TASK DATA:

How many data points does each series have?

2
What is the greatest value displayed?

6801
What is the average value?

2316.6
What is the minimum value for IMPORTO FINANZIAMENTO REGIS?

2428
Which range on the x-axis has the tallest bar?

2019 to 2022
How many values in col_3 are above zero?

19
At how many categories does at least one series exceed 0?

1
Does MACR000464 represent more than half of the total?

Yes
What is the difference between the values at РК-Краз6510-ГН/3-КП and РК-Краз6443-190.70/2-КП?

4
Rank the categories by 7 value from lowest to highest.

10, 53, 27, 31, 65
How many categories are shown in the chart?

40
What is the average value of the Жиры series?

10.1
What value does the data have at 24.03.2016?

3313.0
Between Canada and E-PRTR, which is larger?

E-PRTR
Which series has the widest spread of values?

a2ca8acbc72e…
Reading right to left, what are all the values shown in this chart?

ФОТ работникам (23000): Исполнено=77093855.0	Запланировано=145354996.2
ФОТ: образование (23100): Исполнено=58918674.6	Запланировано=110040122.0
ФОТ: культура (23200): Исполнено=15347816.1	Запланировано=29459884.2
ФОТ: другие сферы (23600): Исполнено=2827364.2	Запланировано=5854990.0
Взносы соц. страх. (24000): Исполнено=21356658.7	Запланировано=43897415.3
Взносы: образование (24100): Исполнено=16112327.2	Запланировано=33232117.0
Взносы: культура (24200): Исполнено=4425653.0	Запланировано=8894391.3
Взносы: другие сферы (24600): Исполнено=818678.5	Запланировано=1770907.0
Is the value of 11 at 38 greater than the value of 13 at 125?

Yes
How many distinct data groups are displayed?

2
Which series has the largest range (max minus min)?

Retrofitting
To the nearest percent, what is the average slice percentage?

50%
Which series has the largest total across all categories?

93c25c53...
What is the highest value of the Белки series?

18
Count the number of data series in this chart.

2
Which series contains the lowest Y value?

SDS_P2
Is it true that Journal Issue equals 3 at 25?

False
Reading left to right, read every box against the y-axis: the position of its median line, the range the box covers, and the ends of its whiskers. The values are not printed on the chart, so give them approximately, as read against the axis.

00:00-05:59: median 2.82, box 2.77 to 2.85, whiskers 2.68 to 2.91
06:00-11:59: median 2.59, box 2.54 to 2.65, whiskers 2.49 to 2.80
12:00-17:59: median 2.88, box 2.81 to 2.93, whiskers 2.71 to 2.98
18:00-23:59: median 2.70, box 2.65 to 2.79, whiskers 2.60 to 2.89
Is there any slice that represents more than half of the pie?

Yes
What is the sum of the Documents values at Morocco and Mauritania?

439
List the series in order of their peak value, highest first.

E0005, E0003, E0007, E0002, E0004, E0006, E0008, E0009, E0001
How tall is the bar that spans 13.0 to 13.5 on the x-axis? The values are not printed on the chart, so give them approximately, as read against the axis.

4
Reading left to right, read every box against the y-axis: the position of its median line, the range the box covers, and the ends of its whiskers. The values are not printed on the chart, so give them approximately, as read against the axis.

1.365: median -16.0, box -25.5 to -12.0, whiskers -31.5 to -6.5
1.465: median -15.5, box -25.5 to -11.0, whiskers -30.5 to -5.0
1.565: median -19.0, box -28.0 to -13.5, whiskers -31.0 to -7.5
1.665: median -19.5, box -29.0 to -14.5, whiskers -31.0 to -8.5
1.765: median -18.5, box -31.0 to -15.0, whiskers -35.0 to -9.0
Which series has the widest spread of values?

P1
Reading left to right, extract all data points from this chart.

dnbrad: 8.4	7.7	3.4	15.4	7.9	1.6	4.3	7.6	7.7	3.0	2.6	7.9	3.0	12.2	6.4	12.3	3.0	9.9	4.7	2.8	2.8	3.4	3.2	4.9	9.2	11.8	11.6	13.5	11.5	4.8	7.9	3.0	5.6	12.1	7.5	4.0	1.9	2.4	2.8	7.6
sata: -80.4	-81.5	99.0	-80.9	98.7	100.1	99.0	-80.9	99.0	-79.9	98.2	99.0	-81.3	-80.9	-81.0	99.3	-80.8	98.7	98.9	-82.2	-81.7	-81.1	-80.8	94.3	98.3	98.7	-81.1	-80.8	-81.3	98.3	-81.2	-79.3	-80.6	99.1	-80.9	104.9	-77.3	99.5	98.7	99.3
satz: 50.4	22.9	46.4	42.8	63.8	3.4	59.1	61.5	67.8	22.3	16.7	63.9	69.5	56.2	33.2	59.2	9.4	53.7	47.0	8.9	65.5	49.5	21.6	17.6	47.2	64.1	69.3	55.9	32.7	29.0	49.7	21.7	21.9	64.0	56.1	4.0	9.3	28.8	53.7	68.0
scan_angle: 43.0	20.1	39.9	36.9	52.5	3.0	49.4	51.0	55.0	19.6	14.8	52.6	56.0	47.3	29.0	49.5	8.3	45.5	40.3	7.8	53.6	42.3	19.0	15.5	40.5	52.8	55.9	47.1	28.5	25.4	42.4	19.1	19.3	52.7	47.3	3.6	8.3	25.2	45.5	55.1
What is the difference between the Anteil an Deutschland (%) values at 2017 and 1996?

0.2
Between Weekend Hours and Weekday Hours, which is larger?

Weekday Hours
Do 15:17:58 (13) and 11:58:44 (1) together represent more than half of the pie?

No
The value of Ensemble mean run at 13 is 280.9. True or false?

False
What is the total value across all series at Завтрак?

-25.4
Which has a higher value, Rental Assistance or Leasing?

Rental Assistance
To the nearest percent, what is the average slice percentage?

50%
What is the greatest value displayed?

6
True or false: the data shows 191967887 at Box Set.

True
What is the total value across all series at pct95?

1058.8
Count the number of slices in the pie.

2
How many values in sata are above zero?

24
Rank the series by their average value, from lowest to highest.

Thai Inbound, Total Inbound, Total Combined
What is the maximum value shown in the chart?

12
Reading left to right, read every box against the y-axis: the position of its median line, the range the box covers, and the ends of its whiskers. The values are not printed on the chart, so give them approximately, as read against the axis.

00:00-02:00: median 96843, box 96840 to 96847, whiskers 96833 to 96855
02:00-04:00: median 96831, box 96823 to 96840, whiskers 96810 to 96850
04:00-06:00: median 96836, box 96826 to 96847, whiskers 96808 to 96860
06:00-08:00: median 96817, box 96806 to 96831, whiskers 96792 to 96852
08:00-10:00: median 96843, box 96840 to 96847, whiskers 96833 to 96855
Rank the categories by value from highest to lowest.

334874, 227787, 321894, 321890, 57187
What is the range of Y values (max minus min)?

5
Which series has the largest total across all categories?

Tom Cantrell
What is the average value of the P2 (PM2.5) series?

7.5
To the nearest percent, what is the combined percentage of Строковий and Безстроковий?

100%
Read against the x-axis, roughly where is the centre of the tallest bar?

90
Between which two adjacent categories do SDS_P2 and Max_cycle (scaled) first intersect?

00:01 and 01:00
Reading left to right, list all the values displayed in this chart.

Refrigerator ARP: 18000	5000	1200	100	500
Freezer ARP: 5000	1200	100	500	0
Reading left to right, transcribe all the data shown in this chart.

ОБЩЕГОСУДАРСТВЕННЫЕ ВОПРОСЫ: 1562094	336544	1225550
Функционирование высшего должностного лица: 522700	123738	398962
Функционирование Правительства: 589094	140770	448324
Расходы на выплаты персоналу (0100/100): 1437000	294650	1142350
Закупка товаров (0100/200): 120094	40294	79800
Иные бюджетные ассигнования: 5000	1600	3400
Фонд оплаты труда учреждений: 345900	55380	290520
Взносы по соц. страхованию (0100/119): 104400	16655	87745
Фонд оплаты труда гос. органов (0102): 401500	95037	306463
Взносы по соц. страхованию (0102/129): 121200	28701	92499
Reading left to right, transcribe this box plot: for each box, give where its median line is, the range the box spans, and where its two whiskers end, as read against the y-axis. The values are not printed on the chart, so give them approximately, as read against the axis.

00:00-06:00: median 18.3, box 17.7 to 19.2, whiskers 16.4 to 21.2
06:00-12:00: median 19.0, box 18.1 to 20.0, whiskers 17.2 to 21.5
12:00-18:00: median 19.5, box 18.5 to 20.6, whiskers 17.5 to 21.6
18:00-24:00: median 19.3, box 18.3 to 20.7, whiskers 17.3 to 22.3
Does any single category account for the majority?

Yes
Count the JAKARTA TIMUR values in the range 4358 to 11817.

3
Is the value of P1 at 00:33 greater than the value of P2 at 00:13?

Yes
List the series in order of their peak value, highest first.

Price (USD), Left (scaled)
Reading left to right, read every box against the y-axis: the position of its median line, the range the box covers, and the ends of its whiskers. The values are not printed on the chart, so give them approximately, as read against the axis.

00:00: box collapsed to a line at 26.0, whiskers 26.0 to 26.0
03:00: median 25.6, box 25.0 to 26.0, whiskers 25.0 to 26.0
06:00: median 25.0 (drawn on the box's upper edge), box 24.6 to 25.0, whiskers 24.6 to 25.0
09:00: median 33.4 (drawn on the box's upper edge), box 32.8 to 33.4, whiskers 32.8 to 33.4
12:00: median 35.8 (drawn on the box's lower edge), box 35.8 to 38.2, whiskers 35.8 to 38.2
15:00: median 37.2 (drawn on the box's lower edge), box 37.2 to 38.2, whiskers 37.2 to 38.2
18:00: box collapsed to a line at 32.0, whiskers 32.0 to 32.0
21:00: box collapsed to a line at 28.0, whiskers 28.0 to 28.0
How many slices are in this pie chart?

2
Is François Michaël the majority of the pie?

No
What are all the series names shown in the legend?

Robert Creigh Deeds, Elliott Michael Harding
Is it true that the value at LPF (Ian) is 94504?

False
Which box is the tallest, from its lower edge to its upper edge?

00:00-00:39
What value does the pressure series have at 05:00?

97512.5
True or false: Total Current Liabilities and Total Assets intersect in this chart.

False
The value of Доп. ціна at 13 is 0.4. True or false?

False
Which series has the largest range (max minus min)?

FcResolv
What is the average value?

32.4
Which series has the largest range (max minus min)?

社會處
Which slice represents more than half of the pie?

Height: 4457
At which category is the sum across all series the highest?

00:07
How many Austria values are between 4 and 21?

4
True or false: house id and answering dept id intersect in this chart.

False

EXERCISE GOAL: Reproduce the data from the line containing "00:00-00:39" through the end, swapping "largest range" for "greatest range" and leaving everything else unchanged.

TASK OUTPUT:
00:00-00:39
What value does the pressure series have at 05:00?

97512.5
True or false: Total Current Liabilities and Total Assets intersect in this chart.

False
The value of Доп. ціна at 13 is 0.4. True or false?

False
Which series has the greatest range (max minus min)?

FcResolv
What is the average value?

32.4
Which series has the greatest range (max minus min)?

社會處
Which slice represents more than half of the pie?

Height: 4457
At which category is the sum across all series the highest?

00:07
How many Austria values are between 4 and 21?

4
True or false: house id and answering dept id intersect in this chart.

False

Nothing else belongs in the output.